Graedon, Alena. The Word Exchange.
Gregory, Daryl. Afterparty.
Grossman, Lev. The Magician’s Land.
McIntosh, Will. The Defenders.
Moon, Elizabeth. Crown of Renewal.
Morden, Simon. Arcanum.
Scalzi, John. Lock In.
Stross, Charles. The Rhesus Chart.
VanderMeer, Jeff. Annihilation.
Weir, Andy. The Martian.
A fairly interesting list. While they played it safe with some of this year’s heavy hitters (Grossman, Scalzi, Stross VanderMeer, Weir), it was good to see some lesser known books like the Bear and McIntosh. I’m a big Gregory fan, although I found Afterparty a little disappointing. I’d recommend We Are All Completely Fine for Best Novella consideration. No Ancillary Sword or City of Stairs on the list, which is a little surprising. Still, Kirkus is a very mainstream site, and, as such, they tend to reward mainstream texts.
They do have one oddity: a “Best 2014 Fiction with a Touch of Magic” list. For fans of magic realism and slipstream writing who are afraid of fantasy? Here’s that list:
Galchen, Rivka. American Innovations.
Millet, Lydia. Mermaids in Paradise.
Malerman, Josh. Bird Box.
Mitchell, David. The Bone Clocks.
Smith, Ali. How to Be Both.
French, Tana. The Secret Place.
Buekes, Lauren. Broken Monsters.
Darnielle, John. Wolf in White Van.
Make of that what you will. Bird Box seems pretty interesting, and Mitchell and Beukes are obvious Nebula/Hugo contenders.

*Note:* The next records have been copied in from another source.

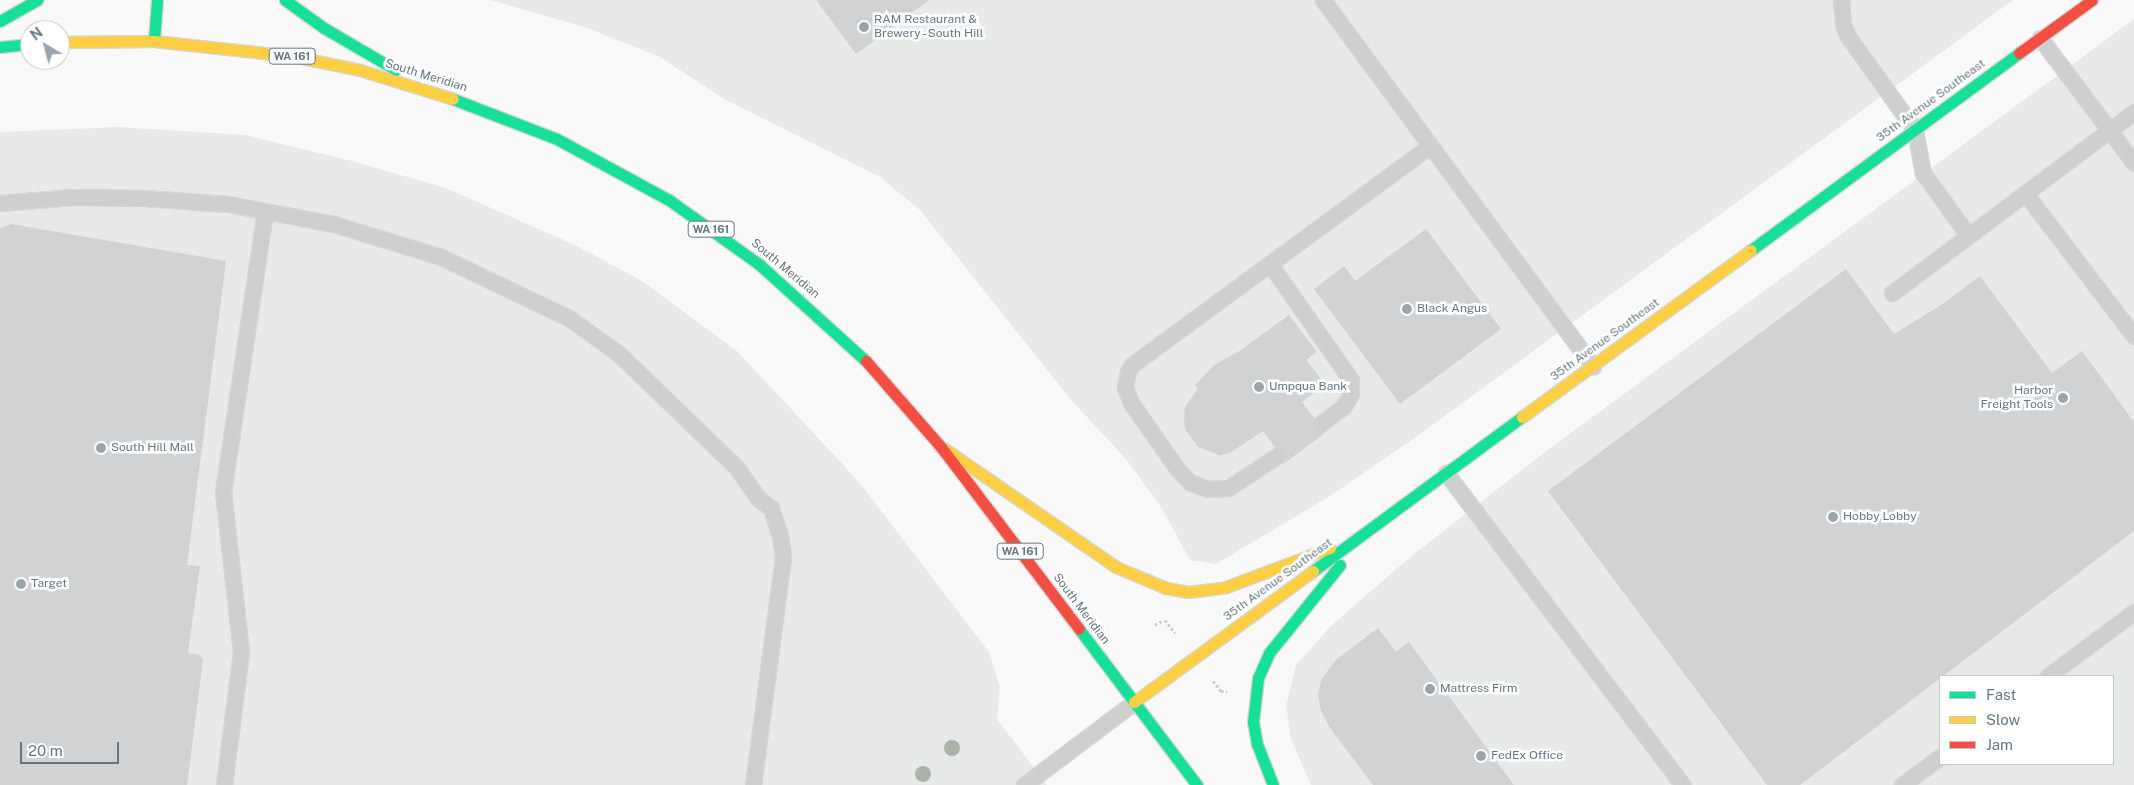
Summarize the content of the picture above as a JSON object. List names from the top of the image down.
{
  "streets": {
    "street": ["WA 161", "South Meridian", "35th Avenue Southeast"]
  },
  "crossings": [
    ["WA 161", "South Meridian"],
    ["South Meridian", "35th Avenue Southeast"]
  ],
  "places": [
    "RAM Restaurant & Brewery - South Hill",
    "Black Angus",
    "Umpqua Bank",
    "Harbor Freight Tools",
    "South Hill Mall",
    "Hobby Lobby",
    "Target",
    "Mattress Firm",
    "FedEx Office"
  ],
  "legend": ["Fast", "Slow", "Jam"],
  "scale_bar": "20 m",
  "north": "top left"
}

Lastly, there are a couple of other borderline SFF novels mixed into the Top 100 Best Fiction Books of 2014. All the books above also appeared on the top 100 list, but we can add:
Elliott, Julia. The Wilds.
Harkaway, Nick. Tigerman.
King, Stephen. Mr. Mercedes.
Kowal, Mary Robinette. Valour and Vanity. (Why isn’t this on the SFF list?)
Mandel, Emily St. John. Station Eleven.
Oyeyemi, Helen. Boy, Snow, Bird.
All told, that means 25 out of the top 100 books at least had some trace of speculative elements. That’s pretty friendly to the SFF world for a mainstream list.
These lists are coming fast and furious now. Any surprises?